What to do |
- a) In the commentary below, list the results that the sentence beginning "The result has been a huge increase in accidents" attributes to the setup of rail governance.
- b) Answer these questions from the commentary below, one line each, marking your answers (i), (ii), (iii):
(i) What type of company does the commentary say Network Rail is?
(ii) What will replace PCTs as the commissioning bodies?
(iii) What background did nearly all the engineers who ruled British Rail have?

Source text |
....................

As the ConDems savour their power, with increasing confidence, imbued with the enthusiasm of born again Christians, maybe we should compare it to that which occurred, when the major transportation system of the UK was sold off to the highest bidders, ( the lowest, in truth) for each region, or service. The end result of the Tory plan was a disjointed 'mish mash', of competing companies, supported by ever increasing volumes of Taxpayer Gold, that made millionaires of some, bankrupt a few, and produced a worse service than we ever saw under the old British Rail. We also saw the rise and demise of Railtrack and its substitution with Network Rail, the governing body of the Industry and owner of the Infrastructure. It is a Company Limited by Guarantee and thus has no Shareholders. The DfT is a member, but does not own it. It pretty much does what it likes because Blair, who set it up, did not want the sort of Governance that had plagued him with other bodies. The result has been a huge increase in accidents, poor or even absent maintenance, overcharging, overcrowding, lack of any real democratic input or control.
So what has this to do with the NHS, one might ask. Well we are going down the same road. NICE is to lose its role of cost benefit analysis and negotiation with 'Big Pharma' the (piss poor) Care Quality Commission will be replaced by Monitor, because all Trusts will become Foundation Trusts. PCT's will become no more, being replaced with GP Consortia in the role of the Commissioning bodies; poacher and gamekeeper under the same hat. ISTC's, the 'Big Four' accounting and management bodies (PwC, KPMG etc), will be handed roles on a plate, to organise or even provide services,despite their complicity in the debacle of Banking Audit, and the Private Healthcare companies, are 'to be encouraged' (bribed), to bid for contracts, to provide and commission services, for Healthcare. And the useless Complaints System will become a battleground of even more complexity and futility, being hamstrung by the lack of any Public Scrutiny brought about by the constitution of the changes.
Just as in the Railways, there will be a bewildering array of bodies, organisations, some spawned from 'Big Pharma' themselves, all trying to make a profit out of misery and accident. The rigid safety mechanisms overseen by the military precision of the engineers who ruled British Rail (nearly all ex REME engineers) was supplanted by companies who lost lives due to lack of safeguards and planned maintenance. The result has been escalating costs, obscene profits, lack of forward planning and danger to the passenger.
For passenger, substitute patient and you will see what I am getting at.

....................

Provided material |
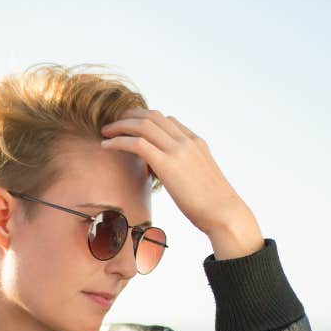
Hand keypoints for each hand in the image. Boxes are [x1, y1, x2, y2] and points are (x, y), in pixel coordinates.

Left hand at [99, 108, 263, 259]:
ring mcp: (178, 150)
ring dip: (120, 125)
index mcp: (197, 143)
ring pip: (142, 125)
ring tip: (105, 131)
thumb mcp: (202, 182)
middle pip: (153, 116)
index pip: (169, 121)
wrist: (225, 214)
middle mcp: (187, 141)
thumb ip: (188, 174)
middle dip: (130, 116)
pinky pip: (137, 143)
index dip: (147, 119)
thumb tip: (177, 183)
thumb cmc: (215, 207)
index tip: (132, 125)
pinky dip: (118, 141)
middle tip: (114, 123)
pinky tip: (106, 145)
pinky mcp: (168, 163)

....................

Solution set |
- a)
- A huge increase in accidents
- Poor or even absent maintenance
- Overcharging
- Overcrowding
- Lack of any real democratic input or control

- b)
(i) A Company Limited by Guarantee, with no shareholders.
(ii) GP Consortia.
(iii) They were ex-REME engineers.